| 任务要求 |
从下面的数据集摘录中提取所有包含字符串“What”的行，注意区分大小写。

(数据集摘录)
==================================================

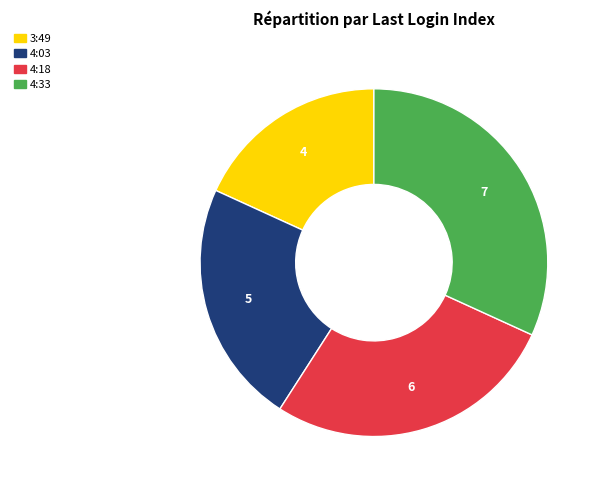

Is there a majority slice in this chart?

No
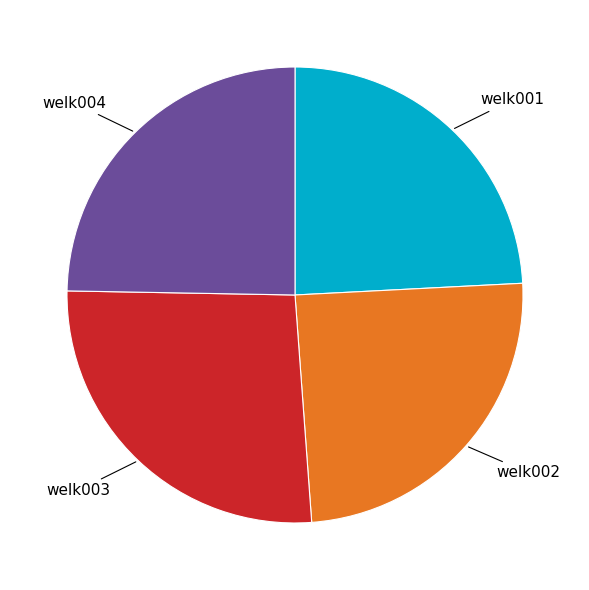

Is there any slice that represents more than half of the pie?

No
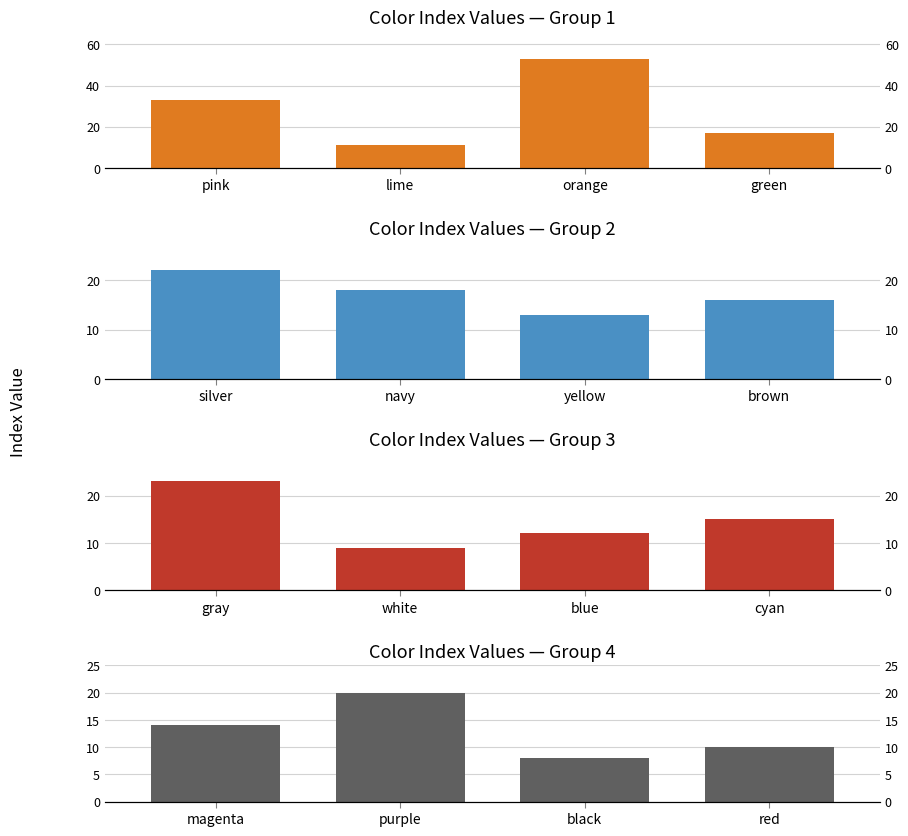

What is the label of the 4th bar from the left?

green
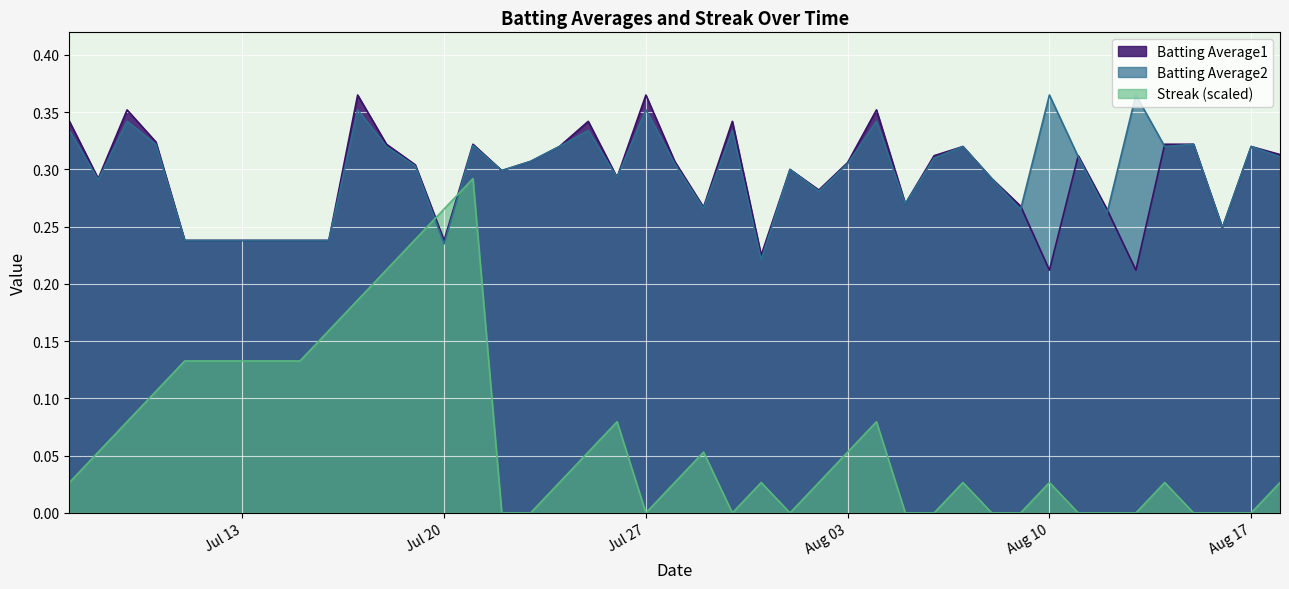

Which series has the largest range (max minus min)?

Streak (scaled)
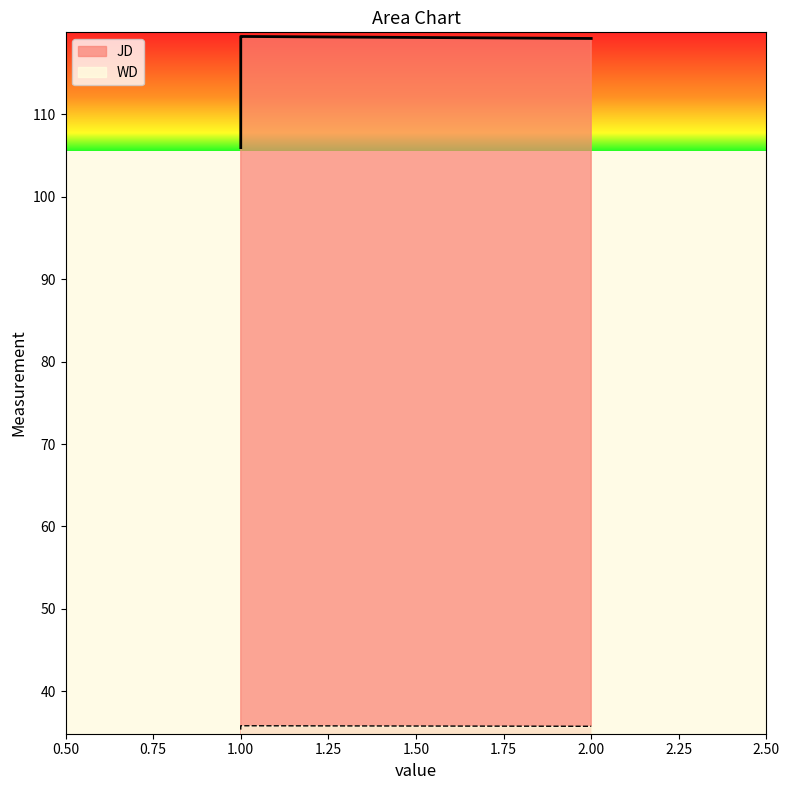

The chart shows a value of 119.5 at 1. True or false?

True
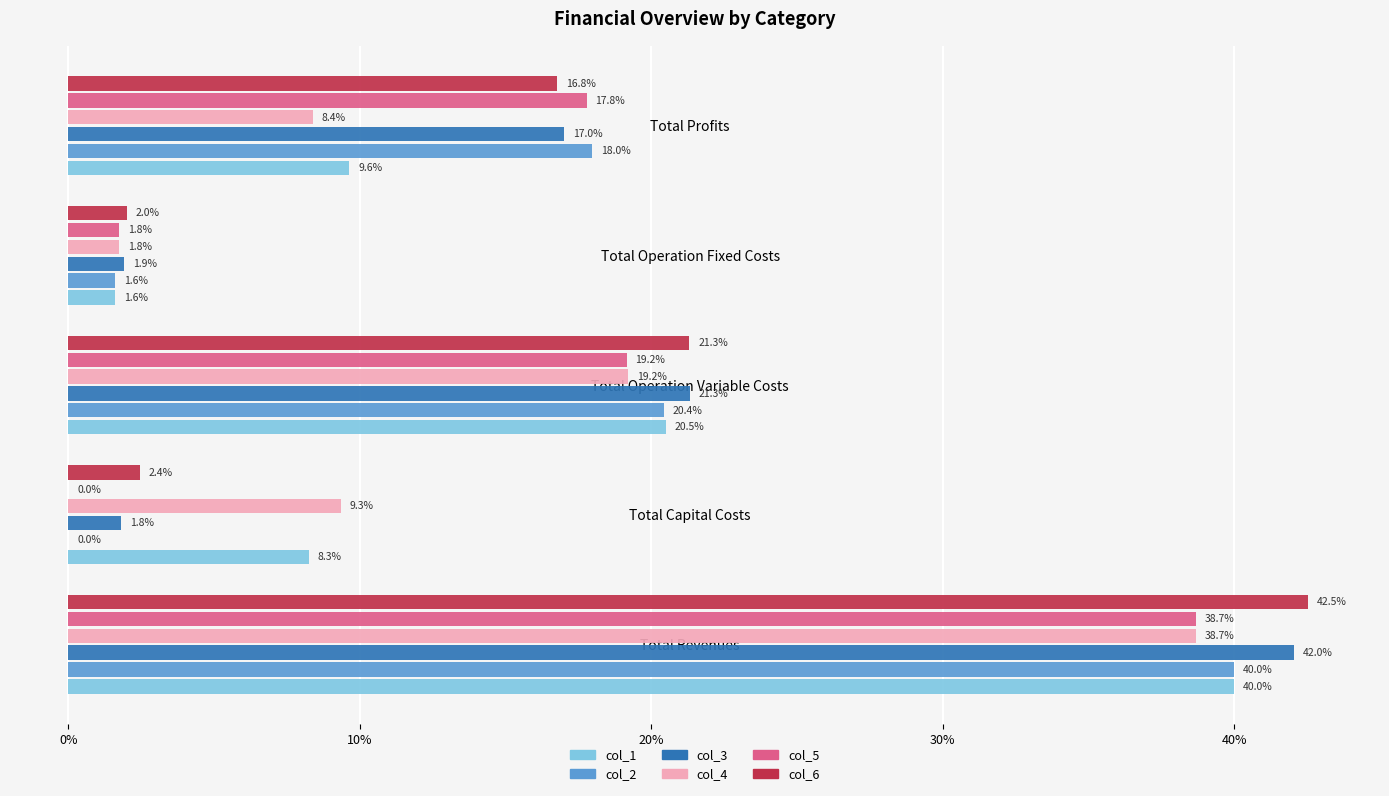

Where is col_1 nearest to the value 20?

Total Operation Variable Costs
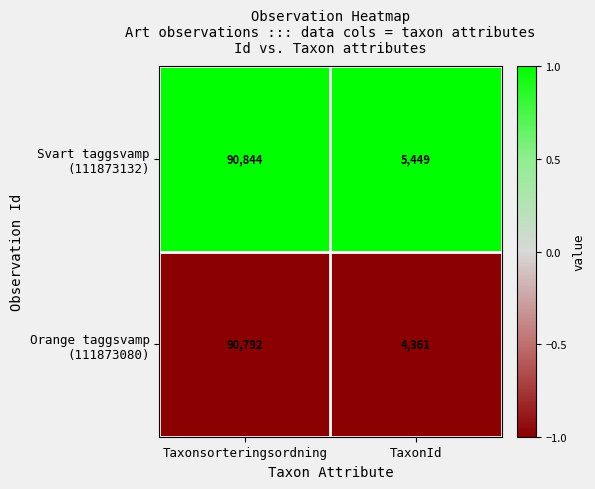

What is the total value across all series at Taxonsorteringsordning?

181636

==================================================

| 答案部分 |
What is the label of the 4th bar from the left?
What is the total value across all series at Taxonsorteringsordning?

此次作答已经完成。